PENNY DE LOS SANTOS
Culture

Fruits of Desire

By Mike Madison


Published on May 25, 2010

Each summer, I grow six or eight varieties of melon to sell at the farmers' market in Davis, California, outside Sacramento. Over the years, I've grown about 60 different kinds, trying to discover which ones will thrive in the growing conditions I have to work with.

One year I grew a small, smooth-skinned, golden melon from the Crimea, in southern Ukraine. I found these melons to be disappointing, but I brought them to the market anyway. A portly older customer spied a few on my table and asked me where they were grown. "I grow them a few miles west of here," I said, "but the seeds came from Ukraine."

"I'm from Ukraine," he said. "They look just like the melons from home. Let me take a few."

The following week, the man was at the market an hour before it opened. "Do you have those golden melons?" he asked.

"A few," I said. "Maybe forty or fifty."

"I'll take them all. They are exactly the melon we have at home. There are many people from Ukraine living in Sacramento. They will be amazed!"

For the rest of the season, he was there at the start of each market and bought all the little golden melons. He confided to me, in a low voice, "Everyone is crazy to know where I get these, but I won't tell them.
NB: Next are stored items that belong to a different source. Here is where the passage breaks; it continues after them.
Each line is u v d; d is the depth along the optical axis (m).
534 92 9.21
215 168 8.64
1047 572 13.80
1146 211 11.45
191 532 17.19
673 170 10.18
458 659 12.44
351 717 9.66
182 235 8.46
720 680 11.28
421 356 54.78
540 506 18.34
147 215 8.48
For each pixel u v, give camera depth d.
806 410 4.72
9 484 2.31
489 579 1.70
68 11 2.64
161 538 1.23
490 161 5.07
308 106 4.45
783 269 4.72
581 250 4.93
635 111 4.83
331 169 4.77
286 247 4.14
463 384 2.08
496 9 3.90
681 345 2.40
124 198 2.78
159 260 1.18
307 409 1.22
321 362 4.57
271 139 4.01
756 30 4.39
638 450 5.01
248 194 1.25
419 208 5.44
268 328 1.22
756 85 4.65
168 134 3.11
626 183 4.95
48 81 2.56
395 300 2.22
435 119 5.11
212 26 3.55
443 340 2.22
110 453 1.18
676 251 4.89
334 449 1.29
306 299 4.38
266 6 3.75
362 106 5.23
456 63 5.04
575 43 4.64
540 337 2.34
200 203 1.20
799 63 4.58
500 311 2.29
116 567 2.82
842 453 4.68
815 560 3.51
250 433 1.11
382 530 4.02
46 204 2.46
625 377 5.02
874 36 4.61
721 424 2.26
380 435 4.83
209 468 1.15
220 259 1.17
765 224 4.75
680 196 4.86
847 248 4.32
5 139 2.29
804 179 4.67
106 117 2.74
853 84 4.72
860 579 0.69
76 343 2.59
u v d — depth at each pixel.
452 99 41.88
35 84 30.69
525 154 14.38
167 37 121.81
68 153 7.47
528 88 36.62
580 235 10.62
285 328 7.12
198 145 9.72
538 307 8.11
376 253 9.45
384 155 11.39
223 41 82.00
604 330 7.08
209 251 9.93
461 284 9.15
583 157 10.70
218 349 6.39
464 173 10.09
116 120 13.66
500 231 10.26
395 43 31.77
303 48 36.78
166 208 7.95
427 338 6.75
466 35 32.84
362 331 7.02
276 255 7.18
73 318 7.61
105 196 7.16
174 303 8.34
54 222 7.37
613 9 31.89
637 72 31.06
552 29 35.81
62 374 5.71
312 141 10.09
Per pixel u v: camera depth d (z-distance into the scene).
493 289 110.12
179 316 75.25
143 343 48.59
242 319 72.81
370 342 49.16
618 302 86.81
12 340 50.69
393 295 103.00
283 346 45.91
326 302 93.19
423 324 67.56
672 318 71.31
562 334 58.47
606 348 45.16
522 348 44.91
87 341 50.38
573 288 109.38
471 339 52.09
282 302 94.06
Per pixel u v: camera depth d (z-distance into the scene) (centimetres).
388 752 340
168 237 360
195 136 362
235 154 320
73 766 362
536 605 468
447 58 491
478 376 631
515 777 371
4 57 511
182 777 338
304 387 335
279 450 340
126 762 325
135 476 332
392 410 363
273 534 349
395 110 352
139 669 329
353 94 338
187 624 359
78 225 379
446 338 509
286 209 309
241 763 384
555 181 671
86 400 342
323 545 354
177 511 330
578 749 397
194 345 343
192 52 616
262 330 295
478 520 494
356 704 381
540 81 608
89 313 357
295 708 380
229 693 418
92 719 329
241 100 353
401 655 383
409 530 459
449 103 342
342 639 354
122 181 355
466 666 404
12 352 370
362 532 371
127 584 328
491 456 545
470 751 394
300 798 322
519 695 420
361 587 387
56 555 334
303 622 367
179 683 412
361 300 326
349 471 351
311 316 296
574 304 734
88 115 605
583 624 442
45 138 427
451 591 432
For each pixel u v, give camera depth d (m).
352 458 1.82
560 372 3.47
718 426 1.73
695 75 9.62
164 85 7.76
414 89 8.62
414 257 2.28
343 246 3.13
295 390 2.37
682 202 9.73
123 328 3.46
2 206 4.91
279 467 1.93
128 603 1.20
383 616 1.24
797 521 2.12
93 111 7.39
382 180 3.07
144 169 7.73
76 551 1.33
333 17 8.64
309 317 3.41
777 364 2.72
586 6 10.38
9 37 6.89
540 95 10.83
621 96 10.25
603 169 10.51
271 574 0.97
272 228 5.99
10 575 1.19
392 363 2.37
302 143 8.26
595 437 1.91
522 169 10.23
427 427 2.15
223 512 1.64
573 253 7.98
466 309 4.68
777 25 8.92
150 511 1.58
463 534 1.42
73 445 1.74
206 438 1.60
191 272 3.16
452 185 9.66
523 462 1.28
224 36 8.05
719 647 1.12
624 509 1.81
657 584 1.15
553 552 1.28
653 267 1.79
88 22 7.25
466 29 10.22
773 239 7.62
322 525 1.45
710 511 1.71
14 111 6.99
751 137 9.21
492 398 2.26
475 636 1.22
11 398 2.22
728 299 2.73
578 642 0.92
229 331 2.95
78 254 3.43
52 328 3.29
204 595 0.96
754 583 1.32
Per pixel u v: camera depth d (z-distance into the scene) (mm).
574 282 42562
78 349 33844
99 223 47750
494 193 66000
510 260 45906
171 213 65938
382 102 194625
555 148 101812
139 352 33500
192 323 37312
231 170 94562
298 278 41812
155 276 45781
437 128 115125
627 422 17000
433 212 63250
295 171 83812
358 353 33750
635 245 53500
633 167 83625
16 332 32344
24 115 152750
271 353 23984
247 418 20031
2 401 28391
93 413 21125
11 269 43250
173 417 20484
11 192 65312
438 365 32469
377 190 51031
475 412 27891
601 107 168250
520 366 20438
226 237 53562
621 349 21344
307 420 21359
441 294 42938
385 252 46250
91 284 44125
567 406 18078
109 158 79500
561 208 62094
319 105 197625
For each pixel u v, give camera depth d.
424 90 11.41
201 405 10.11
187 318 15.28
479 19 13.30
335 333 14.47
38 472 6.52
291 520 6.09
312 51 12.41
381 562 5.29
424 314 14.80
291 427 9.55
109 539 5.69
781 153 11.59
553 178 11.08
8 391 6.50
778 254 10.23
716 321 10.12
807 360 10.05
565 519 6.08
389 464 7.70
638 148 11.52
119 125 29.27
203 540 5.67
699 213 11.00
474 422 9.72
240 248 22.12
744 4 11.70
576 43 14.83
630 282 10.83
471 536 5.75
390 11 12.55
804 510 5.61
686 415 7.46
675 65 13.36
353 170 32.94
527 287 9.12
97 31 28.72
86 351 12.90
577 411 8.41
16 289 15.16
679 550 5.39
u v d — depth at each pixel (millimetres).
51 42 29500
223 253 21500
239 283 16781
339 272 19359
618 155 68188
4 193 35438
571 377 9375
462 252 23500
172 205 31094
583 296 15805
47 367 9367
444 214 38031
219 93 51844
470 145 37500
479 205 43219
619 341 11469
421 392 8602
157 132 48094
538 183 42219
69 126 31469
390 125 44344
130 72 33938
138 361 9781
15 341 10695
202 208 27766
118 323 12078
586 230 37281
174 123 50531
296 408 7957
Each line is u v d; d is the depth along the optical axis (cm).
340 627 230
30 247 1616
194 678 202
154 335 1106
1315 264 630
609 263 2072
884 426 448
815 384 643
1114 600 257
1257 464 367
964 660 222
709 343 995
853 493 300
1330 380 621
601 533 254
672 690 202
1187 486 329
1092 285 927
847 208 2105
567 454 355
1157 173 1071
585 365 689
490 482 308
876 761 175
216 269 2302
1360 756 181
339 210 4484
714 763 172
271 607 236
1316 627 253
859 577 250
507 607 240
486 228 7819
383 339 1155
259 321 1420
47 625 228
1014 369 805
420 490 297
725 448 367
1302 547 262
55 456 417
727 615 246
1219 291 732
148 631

Only you and I know." He winked at me, and I wondered whether this guy was now in the melon-selling business himself.

Some customers stand before the display of melons almost in a trance, with dreamy looks in their eyes and smiles on their faces as they caress and fondle the melons, perhaps holding one against their cheek. And why not? All fruit evolved largely with the goal of being so attractive that you would want to put it into your mouth. The buxom shapes, the sensuous surfaces, the alluring fragrances, the promise of sweetness—these are the classic tools of seduction. The melon knows exactly what it's doing.

And yet, there are many customers who handle the melons unkindly, squeezing and poking them, frowning, searching for imaginary flaws, suspicious that the farmer is trying to cheat them, digging around in the crate to see if there is a better one underneath. It is the old Puritan heritage: a distrust of pleasure. As a fondler and caresser of fruit, I am mystified by the pinchers and pokers—such unhappiness they choose for themselves.

A woman in her late fifties, with helmet hair and a Midwestern accent, comes to my stand and pinches and pokes the melons, frowning. She says, "I'm looking for a classic, old-fashioned cantaloupe. No one seems to grow it here."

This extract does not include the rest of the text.